WORK TO BE COMPLETED - Write the next part of the passage below about Capbreton, Hossegor and Seignosse, carrying on from its final sentence.

PASSAGE SHOWN -
In 1578, following extensive works, the Adour was diverted to Boucau Neuf and Capbreton’s prosperity began to wane. In the 19th century, France’s second and last emperor Napoleon III (interestingly buried in the crypt of St-Michael’s Abbey in Hampshire) instigated the works which would put new life into the old port. When the Hossegor canal was finally dug out in 1871 it not only connected Hossegor lake to the ocean, allowing sea water to come in and out with the tides, but also contributed to the regeneration of the Capbreton port.
However, it was the vogue for sea bathing towards the end of that century that saw Capbreton ride the waves of fortune once more. Today, the marina, surfing and water-based activities have transformed this ancient town.
Seignosse to the north divides into three sectors and is more characterised by long-standing residents than its more trendy neighbours. Five kilometres of forest bordered by a cycle path separate Seignosse-Bourg from Seignosse-Océan, a comparatively new coastal resort dating back to the 1970s. In between the two resorts you have a fantastic golf course, adjoining Hossegor.
Thierry Audouard at Audouard Immobilier in Hossegor tells me the towns of Hossegor, Capbreton and Seignosse are three different markets, and properties tend to be primarily villas, whether old or new. Capbreton has traditionally attracted a more family-oriented clientele who have been holidaying here for generations. Villas come with less land than in Hossegor (around 600-1,000m²) and urban planning is more tolerant making it easier to build apartment blocks.
In Hossegor, plots of land cannot be subdivided under 1,500m² to preserve a “certain quality” of urban property. Visitors are attracted by the golf course as well as the beach and although families come here, too, there is less family appeal than at Capbreton and a higher turnover of new visitors.

ROWS -
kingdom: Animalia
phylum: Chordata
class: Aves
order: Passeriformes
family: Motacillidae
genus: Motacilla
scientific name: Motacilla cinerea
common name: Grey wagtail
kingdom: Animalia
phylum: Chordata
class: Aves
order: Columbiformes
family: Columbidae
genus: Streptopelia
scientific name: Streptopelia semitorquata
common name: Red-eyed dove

...

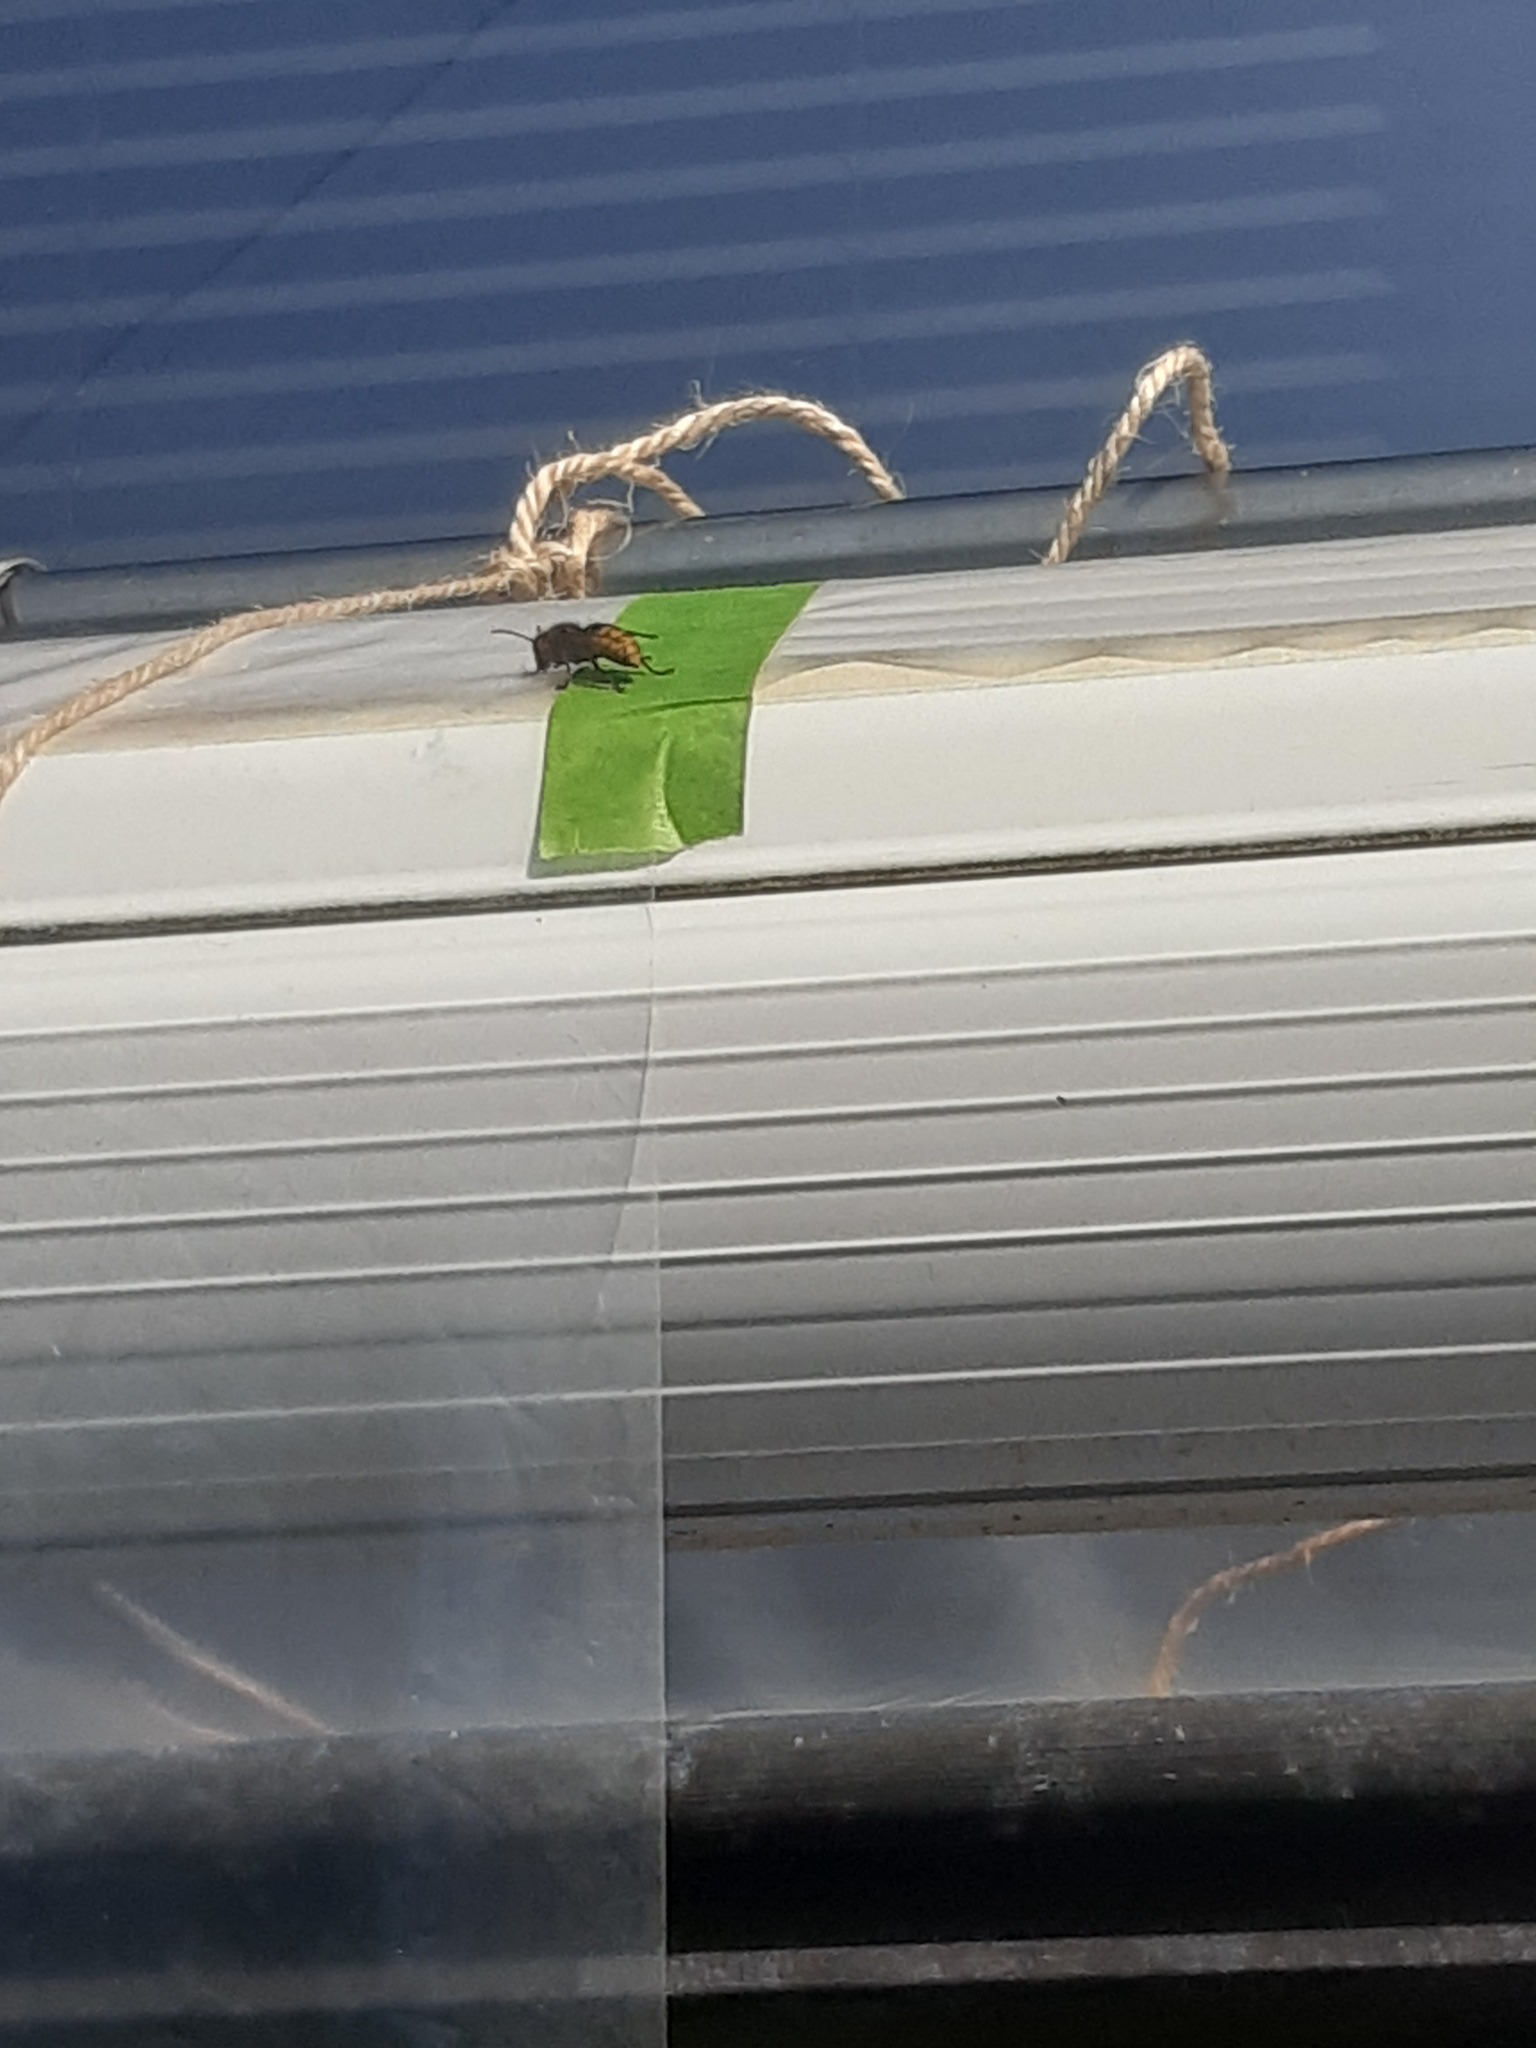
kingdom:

RESULT OF THE TASK -
If you want a seaside studio, head for what is now known as Seignosse-Océan (Seignosse-les-Estagnots and Seignosse-le-Penon on your map) where accommodation is mainly in residential apartment buildings – small ones built in the early stages of development then larger ones with anything from 100 to 300 apartments per building. Prices are in the region of €2,800-€4,000/m² depending on the quality of fixtures and fittings and whether you get a sea view.
In Seignosse-Bourg old houses sell for between €300,000 and €600,000. If recent demographic trends continue the National Statistics Institute (INSEE) estimates a 20% population increase by 2040 so Seignosse-Bourg is seeing the development of modern lotissements (housing estates) in new sectors of town – either built in traditional style or lotissements écologiques.
In Hossegor, prices are higher; apartments sell for €4,200-€6,000/m² and it is hard to find a villa for under €700,000. These villas tend to be of older construction and prices can rise to €1.5-€2 million depending on size but especially location.
“Many houses have been bought to be pulled down and on the land people tend to rebuild a modern and, in general, much larger house,” Thierry says. “In Capbreton, where plot sizes are smaller, prices for apartments and villas are only slightly lower.”
The traditional local architectural style dates back to the ’30s. The most traditional maisons landaises are half-timbered with cob-filled walls and at least one balcony. With the creation of the Seignosse golf course came what Thierry describes as a rather Louisianan-style of property; the architecture became more modern with large bay windows but the big difference was the advent of colour – walls and timber painted in various hues.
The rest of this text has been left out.